A couple days ago I saw some truly troubling news: that sentient afterschool special Lindsay Lohan will soon return from her chemically induced exile from film sets, agents’ offices, and bars that don’t take credit to play the role of — and I am having a hard time getting my fingers to even type this — Hollywood icon Elizabeth Taylor.
It’s only a made-for-TV movie, and even less auspiciously, a Lifetime movie, but still, it’s hard to imaging a more grotesque bit of miscasting. Admittedly, there are a couple of similarities between the two women: they were child actors, and they both ended up being a bottomless trough of tabloid fodder. (In the early ’80s, Taylor seemed to be singlehandedly keeping the National Enquirer in business, and Lindsay — well, you don’t need reminding about Lindsay and the tabloids.) They also both got into the fragrance business: Liz introduced “White Diamonds” in 1991, while Lindsay launched “Coke Sweat” in 2007.

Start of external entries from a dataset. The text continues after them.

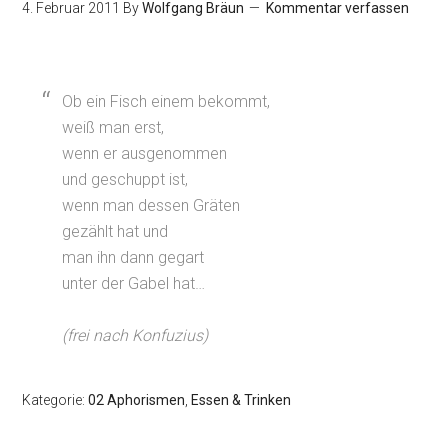
4. Februar 2011
By
Wolfgang Bräun
Kommentar verfassen
Ob ein Fisch einem bekommt,
weiß man erst,
wenn er ausgenommen
und geschuppt ist,
wenn man dessen Gräten
gezählt hat und
man ihn dann gegart
unter der Gabel hat…
(frei nach Konfuzius)
Kategorie:
02 Aphorismen
,
Essen & Trinken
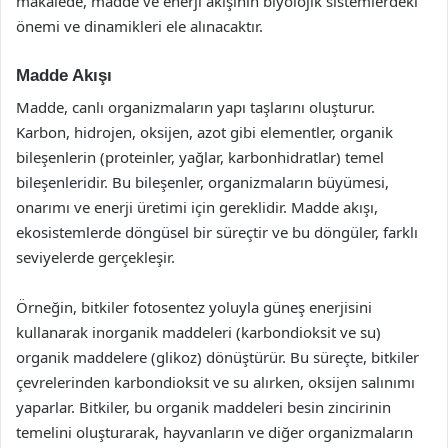
makalede, madde ve enerji akışının biyolojik sistemlerdeki
önemi ve dinamikleri ele alınacaktır.
Madde Akışı
Madde, canlı organizmaların yapı taşlarını oluşturur.
Karbon, hidrojen, oksijen, azot gibi elementler, organik
bileşenlerin (proteinler, yağlar, karbonhidratlar) temel
bileşenleridir. Bu bileşenler, organizmaların büyümesi,
onarımı ve enerji üretimi için gereklidir. Madde akışı,
ekosistemlerde döngüsel bir süreçtir ve bu döngüler, farklı
seviyelerde gerçekleşir.
Örneğin, bitkiler fotosentez yoluyla güneş enerjisini
kullanarak inorganik maddeleri (karbondioksit ve su)
organik maddelere (glikoz) dönüştürür. Bu süreçte, bitkiler
çevrelerinden karbondioksit ve su alırken, oksijen salınımı
yaparlar. Bitkiler, bu organik maddeleri besin zincirinin
temelini oluşturarak, hayvanların ve diğer organizmaların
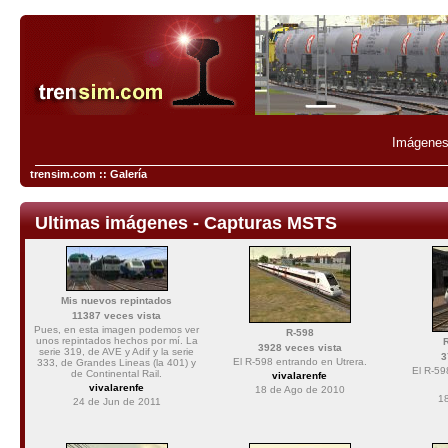
Imágenes 
trensim.com :: Galería
Ultimas imágenes - Capturas MSTS
Mis nuevos repintados
11387 veces vista
Pues, en esta imagen podemos ver
R-598
unos repintados hechos por mí. La
R
3928 veces vista
serie 319, de AVE y Adif y la serie
3
El R-598 entrando en Utrera.
333, de Grandes Lineas (la 401) y
El R-59
de Continental Rail.
vivalarenfe
vivalarenfe
18 de Ago de 2010
1
24 de Jun de 2011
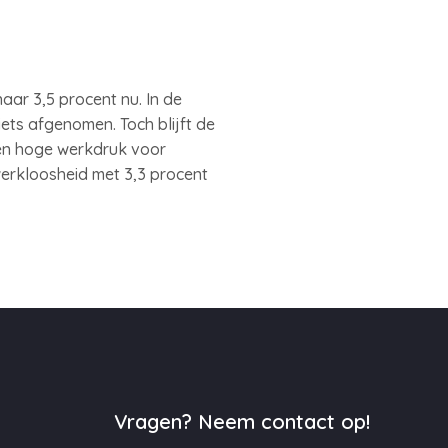
aar 3,5 procent nu. In de
ets afgenomen. Toch blijft de
een hoge werkdruk voor
erkloosheid met 3,3 procent
Vragen? Neem contact op!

But — and I expect this post to be picked up by the Huffington Post, because I’m really breaking some news here — the similarities end there. Ms. Taylor’s career fizzled out in the 70’s when she hit 40, started gaining weight, and stopped drawing at the box office, but not before she won two Academy Awards and starred in about 40 movies, at least eight of which are stone-cold classics. Miss Lohan, on the other hand, was drummed out of Hollywood not because of declining box-office power — she never had any to begin with, and she only made one good movie (Mean Girls, which worked because of Tina Fey’s script and because Lohan was surrounded by strong supporting performances by Lizzy Caplan, Amanda Seyfried, and Rachel McAdams, all of whom are now highly sought after and none of whom have been fitted for ankle monitors) — but because she let a drug problem got completely on top of her by the age of 21.
Really though, that’s not the reason she’s such a terrible choice to play Liz Taylor. Movies are pretend. If Tobey Maguire can play a guy who sticks to walls and shoots webs out of his wrists and Denise Richards can play a nuclear physicist, Lindsay Lohan can play a beautiful, distinguished actress. Just not Elizabeth Taylor, because Lindsay Lohan doesn’t look like Elizabeth Taylor. I don’t mean Lindsay’s not pretty enough — I kind of think Elizabeth Taylor is a bit overrated in the pantheon of screen beauties (but then, so is Lohan). It’s just that Elizabeth Taylor did not alter her face to look like a 45-year-old drag queen. (Not until she was 60, that is.)